Bu tür insanlar, önyargıların, yanlış inançların ve kısıtlı bir bakış açısının
esiri olurlar. Cahil insanlar, genellikle alternatif gerçekler, sahte bilgiler
veya komplo teorileri üzerine dayalı düşüncelerle hareket ederler. Bu insanlar,
genellikle somut gerçeklerden kaçınır ve spekülasyonlara, duygusal etkilere ve
manipülasyonlara açık hale gelirler.
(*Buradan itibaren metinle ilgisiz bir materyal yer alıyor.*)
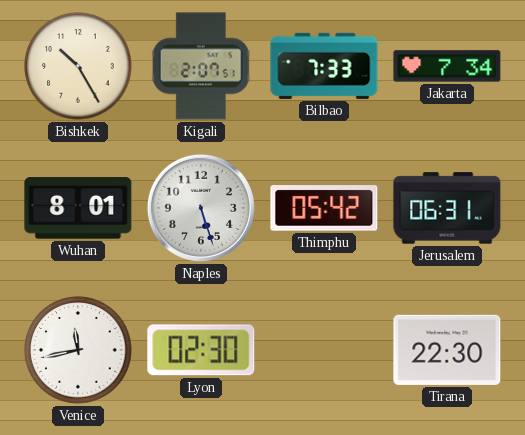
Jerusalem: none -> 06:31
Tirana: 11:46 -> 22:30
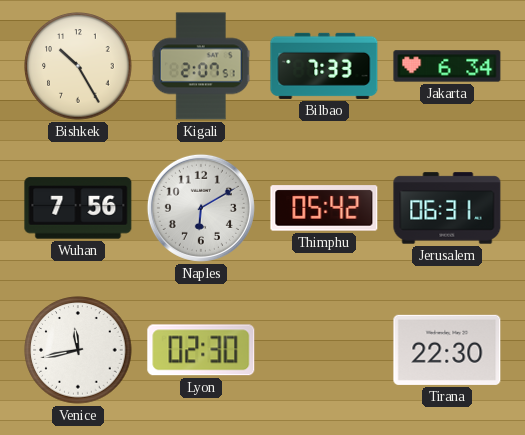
Jakarta: 7:34 -> 6:34
Wuhan: 8:01 -> 7:56
Naples: 5:27 -> 6:10
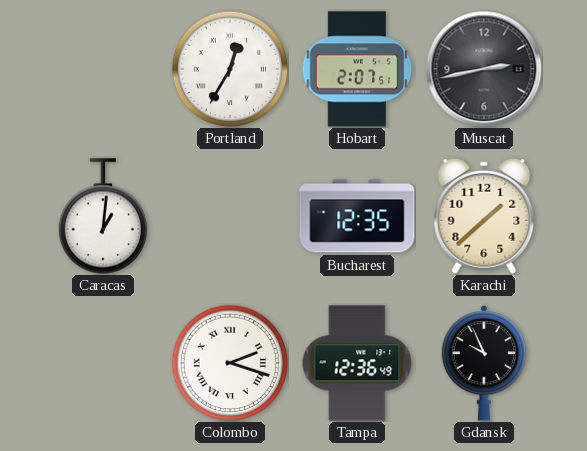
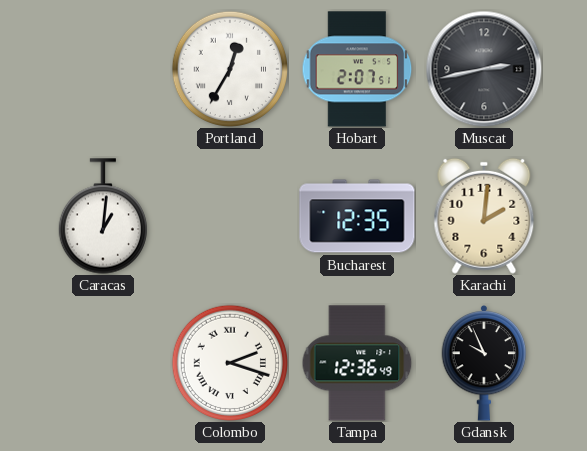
Karachi: 1:38 -> 2:01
Bu durum, gerçekçi bir tartışmanın veya
sağlıklı bir iletişimin önünü keser.
İnsanların
acısından ve çaresizliğinden zevk duyanlar.
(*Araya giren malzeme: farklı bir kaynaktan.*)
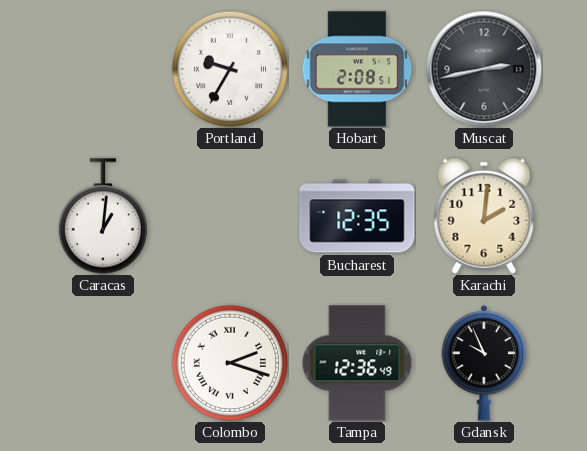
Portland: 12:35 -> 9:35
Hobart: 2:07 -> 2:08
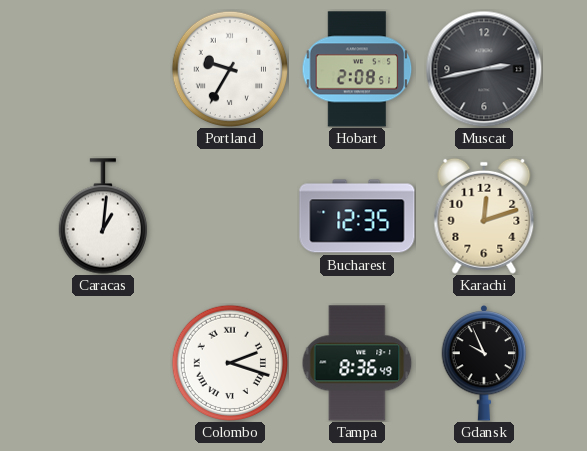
Karachi: 2:01 -> 12:12
Tampa: 12:36 -> 8:36
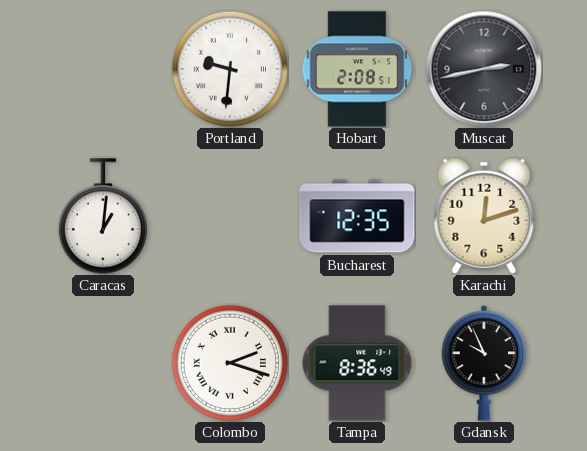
Portland: 9:35 -> 9:31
Bazen karşımıza çıkan insanlar vardır ki, ne kadar acı, üzüntü veya çaresizlik
yaşandığında onlar buna sevinç duyarlar ve hatta zevk alırlar. Bu tür
insanlarla etkileşimde bulunmak, ruhsal sağlığımızı ve insanlık duygularımızı
olumsuz etkileme potansiyeline sahiptir. İnsanların acısından ve
çaresizliğinden zevk duyan insanlar, genellikle başkalarını sefalet içinde
görmek için fırsat kollarlar. Onlar paylaşılan acılardan kendi zevklerinin
tatminini sağlamaya çalışırlar ve bunu ahlaki değerlerden uzak bir şekilde
yaparlar. Bu tür insanlarla etkileşimde bulunmak, güveni ve insanlığımızı
sarsabilir. Ancak, her insanın doğasında hemhâl yeteneği ve insanlığa saygı
duyma potansiyeli vardır. İnsanlar arasında dayanışma, destek ve anlayışa
ihtiyaç vardır. İnsanların acısından ve çaresizliğinden zevk duyan insanlardan
uzak durmak, kendi sağlığımızı, huzurumuzu ve insanlık değerlerimizi korumak
adına önemlidir.
Bu yüzden İyiliği inkâr
edecek kadar nankör olanlar, doğruyu göremeyecek kadar kör olanlar, yanlışı
savunacak kadar cahil olanlar ve insanların acısından ve çaresizliğinden zevk
duyan kişilerden uzak durmak en iyisidir.